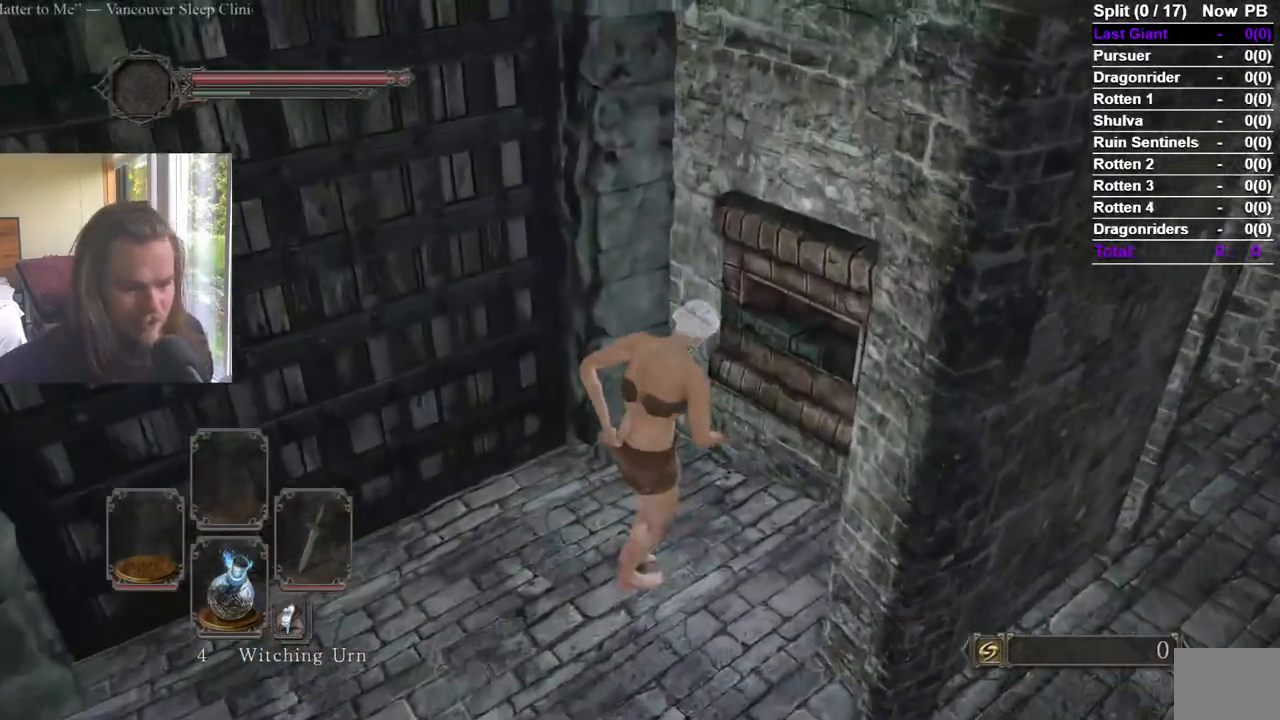
Gameplay with a controller (Xbox layout); each line is a JSON object with the inputs held at the frame after it. "events" lists button and stick changes between this image and that frame as [ms after this image, input, new state], when the widget could be followed in between.
{"buttons": ["DPAD_RIGHT"], "left_stick": "center", "right_stick": "center", "events": [[116, "A", "up"], [133, "START", "down"], [250, "DPAD_RIGHT", "down"], [250, "L2", "down"], [283, "START", "up"], [300, "A", "down"], [350, "DPAD_RIGHT", "up"], [350, "L2", "up"], [400, "A", "up"], [500, "DPAD_RIGHT", "down"]]}
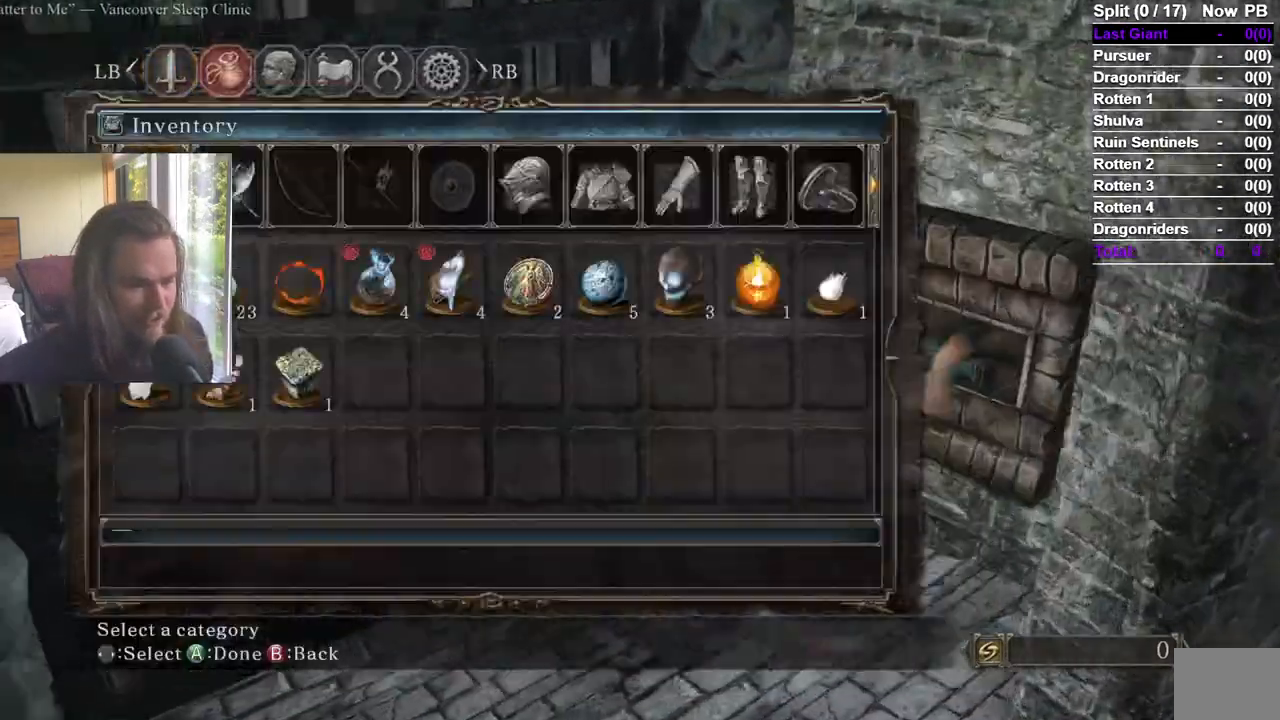
{"buttons": [], "left_stick": "center", "right_stick": "center", "events": [[117, "DPAD_RIGHT", "up"], [150, "DPAD_RIGHT", "down"], [217, "DPAD_RIGHT", "up"], [300, "DPAD_RIGHT", "down"], [367, "DPAD_RIGHT", "up"], [434, "DPAD_RIGHT", "down"], [484, "DPAD_RIGHT", "up"]]}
————
For this exercise, return every line from the data that holds the string "center".

{"buttons": ["DPAD_RIGHT"], "left_stick": "center", "right_stick": "center", "events": [[116, "A", "up"], [133, "START", "down"], [250, "DPAD_RIGHT", "down"], [250, "L2", "down"], [283, "START", "up"], [300, "A", "down"], [350, "DPAD_RIGHT", "up"], [350, "L2", "up"], [400, "A", "up"], [500, "DPAD_RIGHT", "down"]]}
{"buttons": [], "left_stick": "center", "right_stick": "center", "events": [[117, "DPAD_RIGHT", "up"], [150, "DPAD_RIGHT", "down"], [217, "DPAD_RIGHT", "up"], [300, "DPAD_RIGHT", "down"], [367, "DPAD_RIGHT", "up"], [434, "DPAD_RIGHT", "down"], [484, "DPAD_RIGHT", "up"]]}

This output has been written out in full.